Après avoir vécu de chasse et de cueillette, les humains ont progressivement domestiqué le sol et les animaux. Quand ils étaient nomades ce sont eux qui allaient vers la nourriture: vers des régions riches en gibier et en fruits. A cette époque la terre n’appartenait à personne.

Nomades2.jpgLa sédentarisation a inversé le mouvement: la nourriture est venue a eux et y est restée. Avec l’agriculture et l’élevage est venue la propriété attribuée à une personne ou un groupe. Car pour cultiver il fallait avoir un champs sur lequel on travaillait à l’année et de façon pérenne. De même il fallait avoir des pâtures pour les animaux domestiqués.

Les nomades ne travaillaient pas vraiment: ils vivaient au jour le jour, avec les risques de famine - conséquence de la non-capitalisation de la terre et des bêtes. La sédentarisation a amené le travail, la peine, et la privatisation des fruits du travail: celui qui produisait gardait ses produits, moins une part pour payer des soldats pour se défendre, ainsi qu’une administration.

Dans “Le rois des aulnes”, l’écrivain Michel Tournier fait un intéressant parallèle avec le mythe de Caïn et Abel de la Bible. Abel était berger, donc nomade et sans propriété privée. Caïn était cultivateur, donc sédentaire, fixant son territoire dont il pouvait exclure ceux qui n’étaient pas de son clan, comme les nomades.

* * * * * * * * *

## CONSIGNE 1
Reprenez mot pour mot, dans le texte sur les nomades et la sédentarisation, le passage qui va de "Après avoir vécu" jusqu'à "n’appartenait à personne.".

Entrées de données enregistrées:
* * * * * * * * *

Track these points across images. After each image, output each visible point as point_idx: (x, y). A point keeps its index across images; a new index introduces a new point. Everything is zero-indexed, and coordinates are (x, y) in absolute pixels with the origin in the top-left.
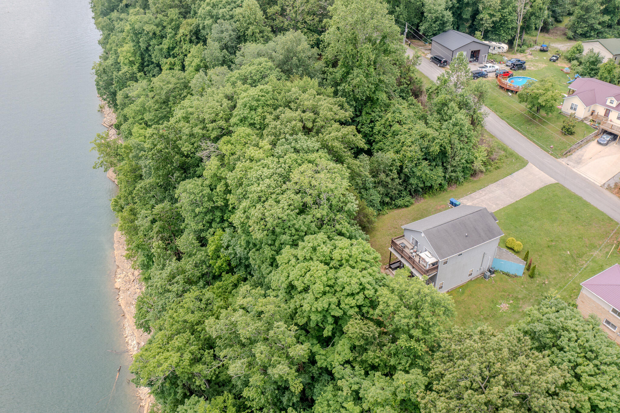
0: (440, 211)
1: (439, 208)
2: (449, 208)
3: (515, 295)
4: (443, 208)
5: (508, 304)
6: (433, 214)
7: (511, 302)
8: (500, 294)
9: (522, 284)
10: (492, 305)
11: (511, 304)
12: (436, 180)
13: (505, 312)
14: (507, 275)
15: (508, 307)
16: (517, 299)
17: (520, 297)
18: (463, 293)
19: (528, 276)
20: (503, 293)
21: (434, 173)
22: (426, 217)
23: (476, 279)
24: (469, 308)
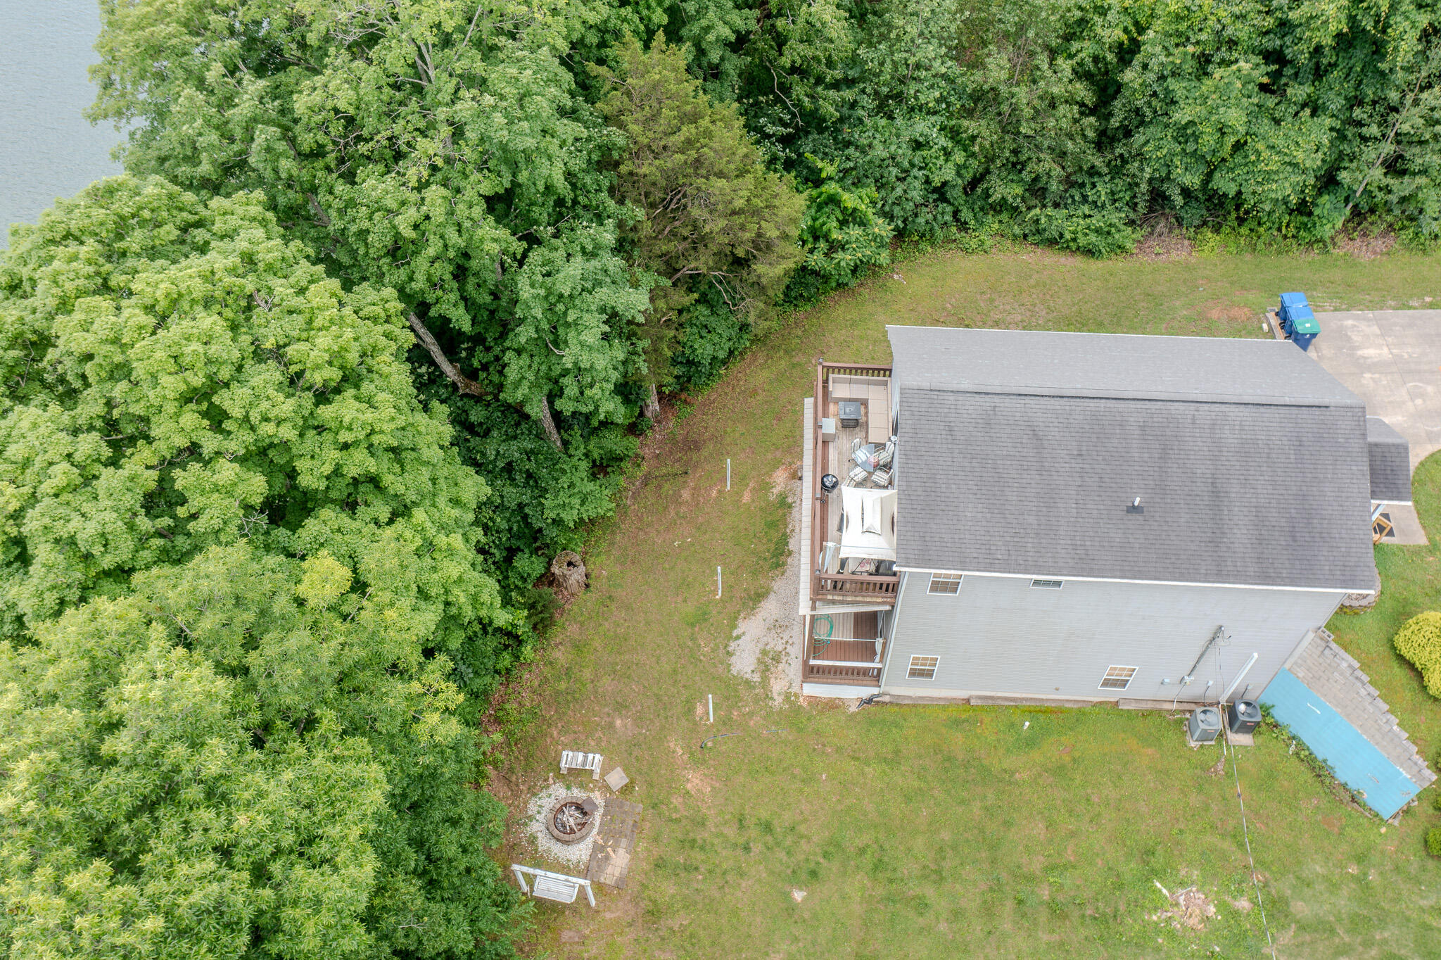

* * * * * * * * *

## CONSIGNE 2
Réécrivez toute la liste ci-dessus en remplaçant "images" par "frames" partout, sans rien modifier d'autre, et ne reprenez pas les images.

## CORRIGÉ DÉTAILLÉ 1
Après avoir vécu de chasse et de cueillette, les humains ont progressivement domestiqué le sol et les animaux. Quand ils étaient nomades ce sont eux qui allaient vers la nourriture: vers des régions riches en gibier et en fruits. A cette époque la terre n’appartenait à personne.

## CORRIGÉ DÉTAILLÉ 2
Track these points across frames. After each image, output each visible point as point_idx: (x, y). A point keeps its index across frames; a new index introduces a new point. Everything is zero-indexed, and coordinates are (x, y) in absolute pixels with the origin in the top-left.
0: (440, 211)
1: (439, 208)
2: (449, 208)
3: (515, 295)
4: (443, 208)
5: (508, 304)
6: (433, 214)
7: (511, 302)
8: (500, 294)
9: (522, 284)
10: (492, 305)
11: (511, 304)
12: (436, 180)
13: (505, 312)
14: (507, 275)
15: (508, 307)
16: (517, 299)
17: (520, 297)
18: (463, 293)
19: (528, 276)
20: (503, 293)
21: (434, 173)
22: (426, 217)
23: (476, 279)
24: (469, 308)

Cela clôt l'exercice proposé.